The study of pricing is a fundamental topic in economics. This dissertation analyzes pricing strategies in labor and transportation markets.

Chapter 1 examines the impact of the crash of Alaska Airlines Flight 261 on the domestic fares and passenger traffic of the crash carrier, using a difference-in-difference approach. The results show that that the crash reduced fares of Alaska Airlines relative to those of its competitors only in the months right after the crash, indicating that the financial ramifications are not persistent, a finding that justifies the temporary drop in stock prices found in earlier literature.

Chapter 2 investigates the factors that contribute to wage selection in the labor market. When employers consider a job candidate, character assessment about the applicant is gathered from a variety of sources, impartial and subjective, ranging from academic merits to reviews by coworkers. The information is collected in order to make an appropriate wage offer. Existing experimental literature in agency theory provides employers with their employees' work records at no cost. I extend this research by placing a price on the information to develop a more realistic case. Through experimental evidence, I find employers absorb the cost of obtaining history, and do not shift the burden of the fee onto the employees in the form of lower wages. If employers have access to employees' history, they offer wages that are positively correlated with the employees' work ethic. However, when they are not presented with a history, the employers base wages on their own experiences.

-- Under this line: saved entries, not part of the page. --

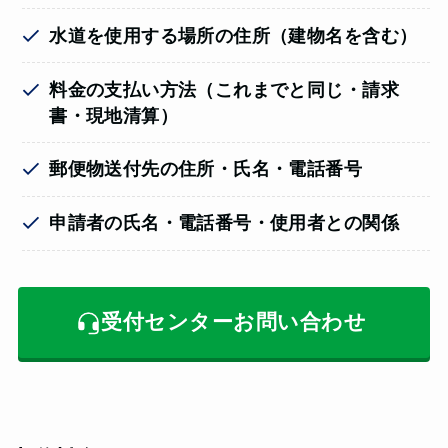
水道を使用する場所の住所（建物名を含む）
料金の支払い方法（これまでと同じ・請求
書・現地清算）
郵便物送付先の住所・氏名・電話番号
申請者の氏名・電話番号・使用者との関係
受付センターお問い合わせ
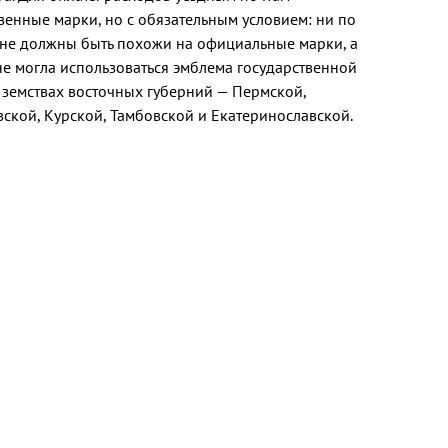
венные марки, но с обязательным условием: ни по
и не должны быть похожи на официальные марки, а
е могла использоваться эмблема государственной
 земствах восточных губерний — Пермской,
вской, Курской, Тамбовской и Екатеринославской.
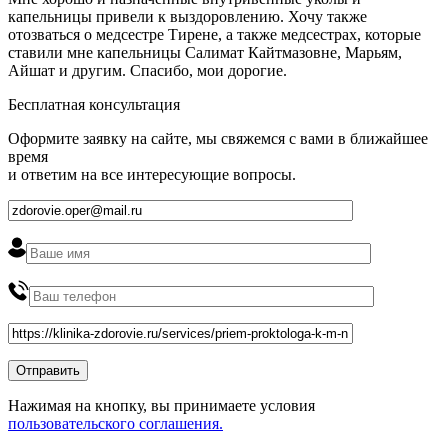
капельницы привели к выздоровлению. Хочу также
отозваться о медсестре Тирене, а также медсестрах, которые
ставили мне капельницы Салимат Кайтмазовне, Марьям,
Айшат и другим. Спасибо, мои дорогие.
Бесплатная консультация
Оформите заявку на сайте, мы свяжемся с вами в ближайшее
время
и ответим на все интересующие вопросы.
Нажимая на кнопку, вы принимаете условия
пользовательского соглашения.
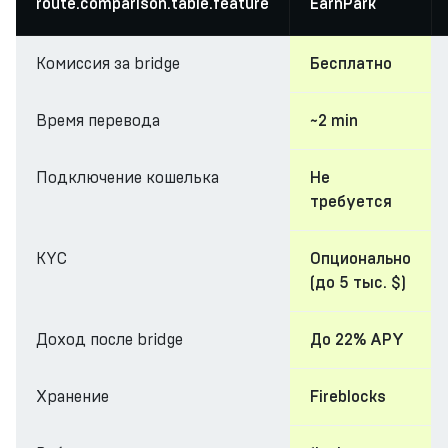
route.comparison.table.feature
EarnPark
Комиссия за bridge
Бесплатно
Время перевода
~2 min
Подключение кошелька
Не
требуется
KYC
Опционально
(до 5 тыс. $)
Доход после bridge
До 22% APY
Хранение
Fireblocks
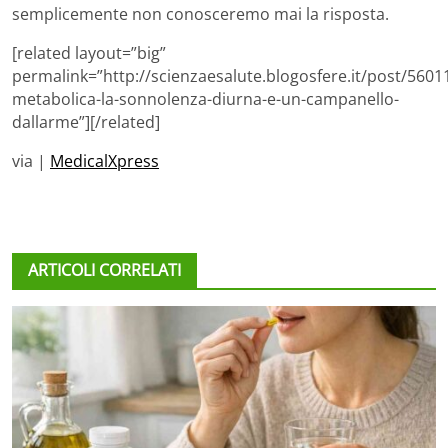
semplicemente non conosceremo mai la risposta.
[related layout=”big”
permalink=”http://scienzaesalute.blogosfere.it/post/560
metabolica-la-sonnolenza-diurna-e-un-campanello-
dallarme”][/related]
via |
MedicalXpress
ARTICOLI CORRELATI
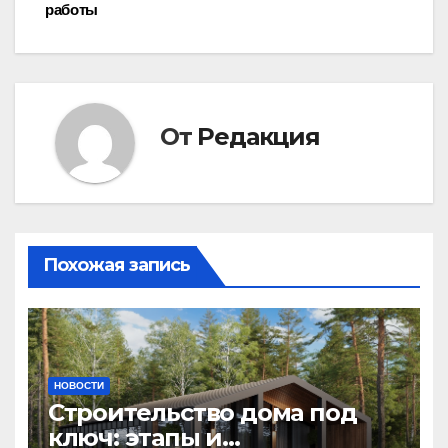
записям
работы
От
Редакция
Похожая запись
НОВОСТИ
Строительство дома под
ключ: этапы и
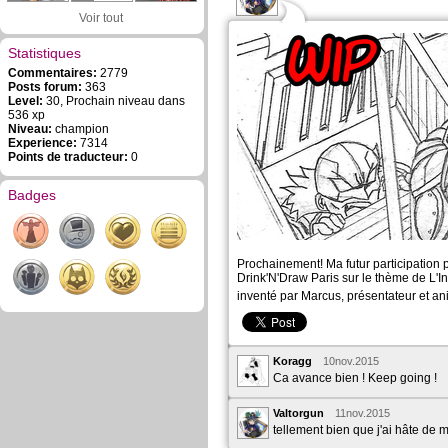
Voir tout
Statistiques
Commentaires:
2779
Posts forum:
363
Level:
30, Prochain niveau dans
536 xp
Niveau:
champion
Experience:
7314
Points de traducteur:
0
Badges
Prochainement! Ma futur participation 
Drink'N'Draw Paris sur le thème de L'I
inventé par Marcus, présentateur et a
Koragg
10nov.2015
Ca avance bien ! Keep going !
Valtorgun
11nov.2015
tellement bien que j'ai hâte de m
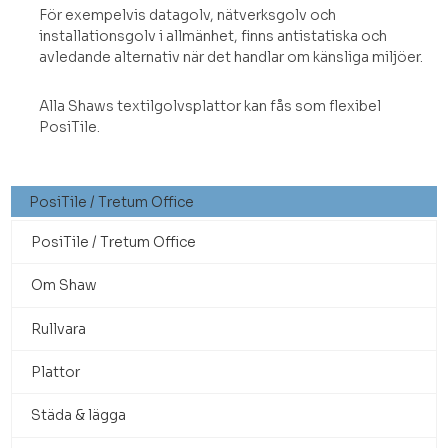
För exempelvis datagolv, nätverksgolv och
installationsgolv i allmänhet, finns antistatiska och
avledande alternativ när det handlar om känsliga miljöer.
Alla Shaws textilgolvsplattor kan fås som flexibel
PosiTile.
PosiTile / Tretum Office
PosiTile / Tretum Office
Om Shaw
Rullvara
Plattor
Städa & lägga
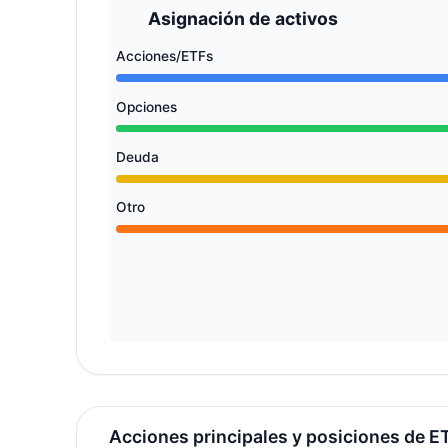
Asignación de activos
Acciones/ETFs
Opciones
Deuda
Otro
Acciones principales y posiciones de E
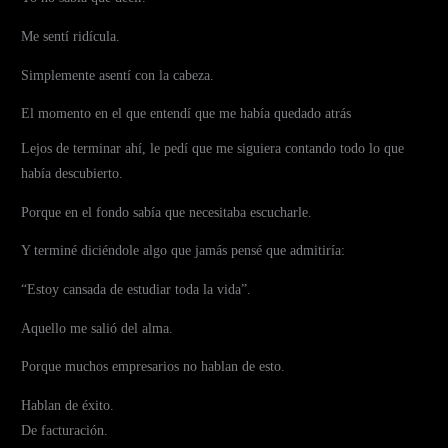
Me sentí ridícula.
Simplemente asentí con la cabeza.
El momento en el que entendí que me había quedado atrás
Lejos de terminar ahí, le pedí que me siguiera contando todo lo que
había descubierto.
Porque en el fondo sabía que necesitaba escucharle.
Y terminé diciéndole algo que jamás pensé que admitiría:
“Estoy cansada de estudiar toda la vida”.
Aquello me salió del alma.
Porque muchos empresarios no hablan de esto.
Hablan de éxito.
De facturación.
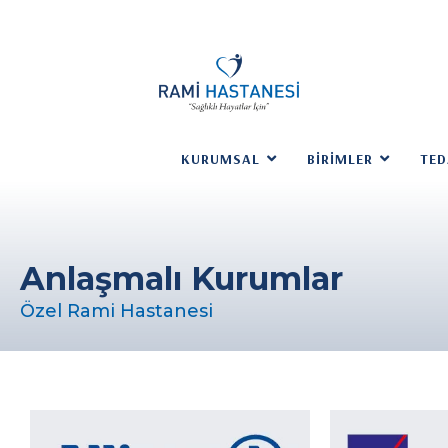
KURUMSAL
BIRIMLER
TED
Anlaşmalı Kurumlar
Özel Rami Hastanesi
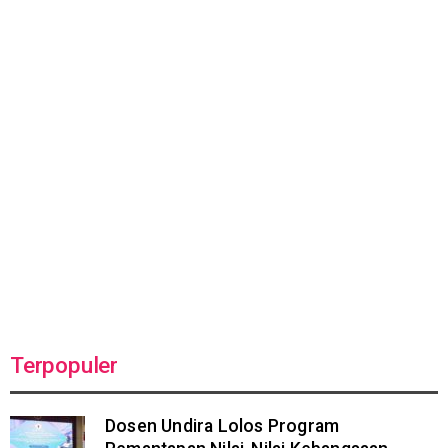
Terpopuler
Dosen Undira Lolos Program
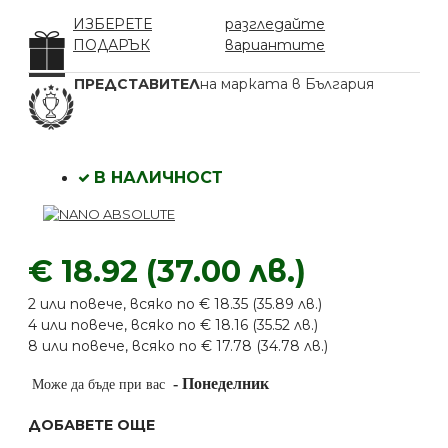
ИЗБЕРЕТЕ
разгледайте
ПОДАРЪК
вариантите
ПРЕДСТАВИТЕЛ
на марката в България
В НАЛИЧНОСТ
€ 18.92 (37.00 лв.)
2 или повече, всяко по € 18.35 (35.89 лв.)
4 или повече, всяко по € 18.16 (35.52 лв.)
8 или повече, всяко по € 17.78 (34.78 лв.)
-
Понеделник
Може да бъде при вас
ДОБАВЕТЕ ОЩЕ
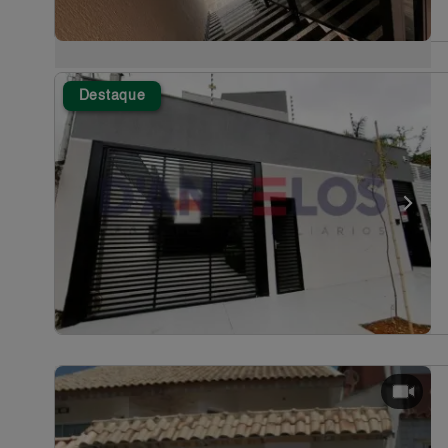
Destaque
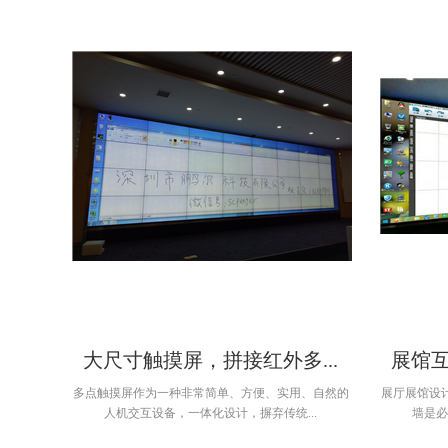
大尺寸触摸屏，拼接红外多...
展馆互
多点触摸屏作为一种非常简单、方便、实用、自然的
展厅展馆设
人机交互设备，一体化设计，摒弃传统...
墙是必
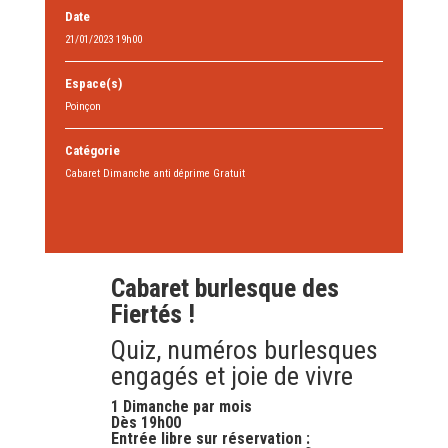
Date
21/01/2023 19h00
Espace(s)
Poinçon
Catégorie
Cabaret Dimanche anti déprime Gratuit
Cabaret burlesque des
Fiertés !
Quiz, numéros burlesques
engagés et joie de vivre
1 Dimanche par mois
Dès 19h00
Entrée libre sur réservation :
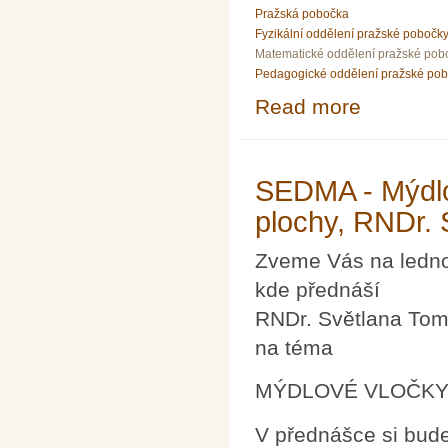
Pražská pobočka
Fyzikální oddělení pražské pobočk
Matematické oddělení pražské pob
Pedagogické oddělení pražské po
Read more
about Přednáška
SEDMA - Mýdlov
plochy, RNDr. 
Zveme Vás na ledn
kde přednáší
RNDr. Světlana Tom
na téma
MÝDLOVÉ VLOČKY,
V přednášce si bud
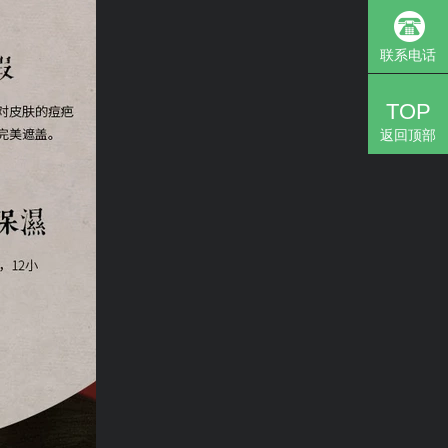
联系电话
TOP
返回顶部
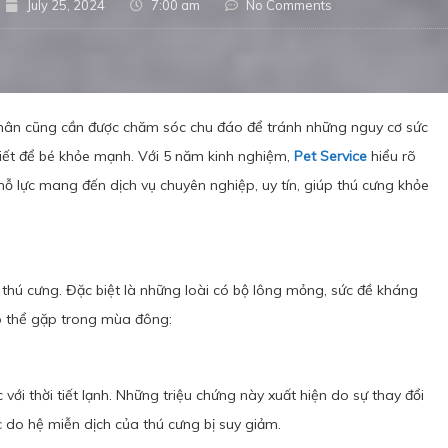
July 25, 2024
7:00 am
No Comments
hân cũng cần được chăm sóc chu đáo để tránh những nguy cơ sức
hiết để bé khỏe mạnh. Với 5 năm kinh nghiệm,
Pet Service
hiểu rõ
 lực mang đến dịch vụ chuyên nghiệp, uy tín, giúp thú cưng khỏe
 thú cưng. Đặc biệt là những loài có bộ lông mỏng, sức đề kháng
ó thể gặp trong mùa đông:
 với thời tiết lạnh. Những triệu chứng này xuất hiện do sự thay đổi
c do hệ miễn dịch của thú cưng bị suy giảm.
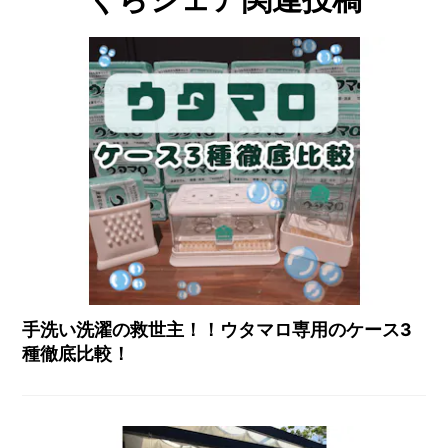
手洗い洗濯の救世主！！ウタマロ専用のケース3
種徹底比較！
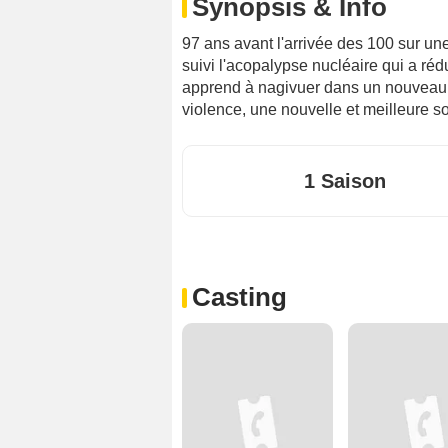
Synopsis & Info
97 ans avant l'arrivée des 100 sur une
suivi l'acopalypse nucléaire qui a ré
apprend à nagivuer dans un nouveau 
violence, une nouvelle et meilleure so
1 Saison
Casting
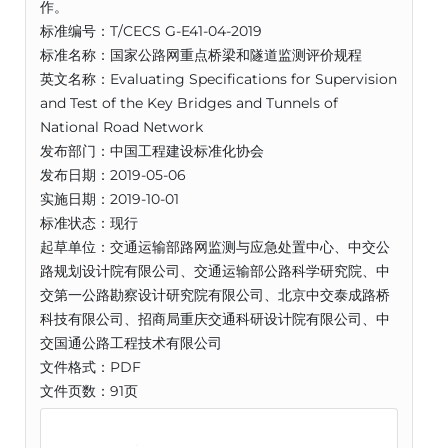
作。
标准编号：T/CECS G-E41-04-2019
标准名称：国家公路网重点桥梁和隧道监测评价规程
英文名称：Evaluating Specifications for Supervision
and Test of the Key Bridges and Tunnels of
National Road Network
发布部门：中国工程建设标准化协会
发布日期：2019-05-06
实施日期：2019-10-01
标准状态：现行
起草单位：交通运输部路网监测与应急处置中心、中交公
路规划设计院有限公司、交通运输部公路科学研究院、中
交第一公路勘察设计研究院有限公司、北京中交泰成路桥
科技有限公司、招商局重庆交通科研设计院有限公司、中
交国通公路工程技术有限公司
文件格式：PDF
文件页数：91页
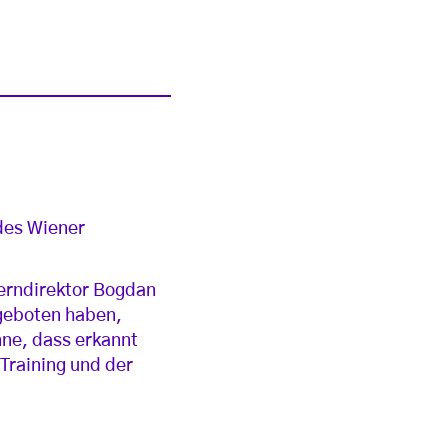
 des Wiener
perndirektor Bogdan
ngeboten haben,
nne, dass erkannt
Training und der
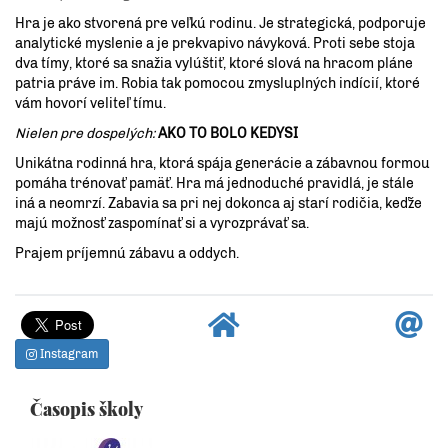
Hra je ako stvorená pre veľkú rodinu. Je strategická, podporuje
analytické myslenie a je prekvapivo návyková. Proti sebe stoja
dva tímy, ktoré sa snažia vylúštiť, ktoré slová na hracom pláne
patria práve im. Robia tak pomocou zmysluplných indícií, ktoré
vám hovorí veliteľ tímu.
Nielen pre dospelých:
AKO TO BOLO KEDYSI
Unikátna rodinná hra, ktorá spája generácie a zábavnou formou
pomáha trénovať pamäť. Hra má jednoduché pravidlá, je stále
iná a neomrzí. Zabavia sa pri nej dokonca aj starí rodičia, keďže
majú možnosť zaspomínať si a vyrozprávať sa.
Prajem príjemnú zábavu a oddych.
Instagram
Časopis školy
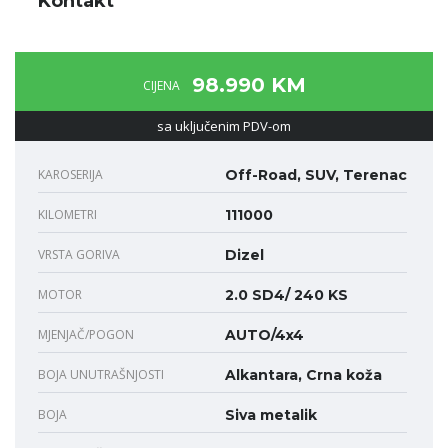
Kontakt
98.990 KM
CIJENA
sa uključenim PDV-om
KAROSERIJA
Off-Road, SUV, Terenac
KILOMETRI
111000
VRSTA GORIVA
Dizel
MOTOR
2.0 SD4/ 240 KS
MJENJAČ/POGON
AUTO/4x4
BOJA UNUTRAŠNJOSTI
Alkantara, Crna koža
BOJA
Siva metalik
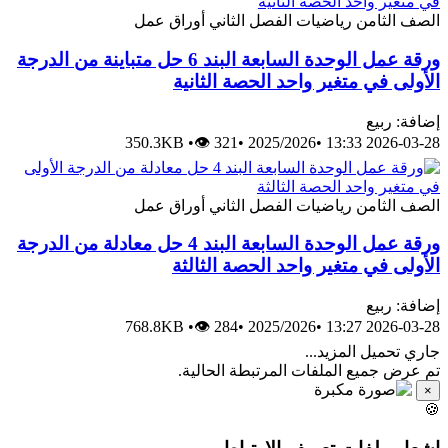
الصف الثامن
رياضيات
الفصل الثاني
أوراق عمل
ورقة عمل الوحدة السابعة البند 6 حل متباينة من الدرجة
الأولى في متغير واحد الحصة الثانية
إضافة: ربيع
350.3KB
•
👁 321
•
2025/2026
•
2026-03-28 13:33
الصف الثامن
رياضيات
الفصل الثاني
أوراق عمل
ورقة عمل الوحدة السابعة البند 4 حل معادلة من الدرجة
الأولى في متغير واحد الحصة الثالثة
إضافة: ربيع
768.8KB
•
👁 284
•
2025/2026
•
2026-03-28 13:27
جاري تحميل المزيد...
تم عرض جميع الملفات المرتبطة الحالية.
×
🍪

The last chapter studies a different source an employer can use to determine wages. In past labor market experimental literature, an employee's work history was information the employer received from the employee. Chapter 3 of my dissertation modifies the agency problem by introducing a noisy signal from a third party, specifically the employee's past employer. The results of this experimental study show that cooperation is more prominent when employee references are accessible, even if the evaluations are imprecise.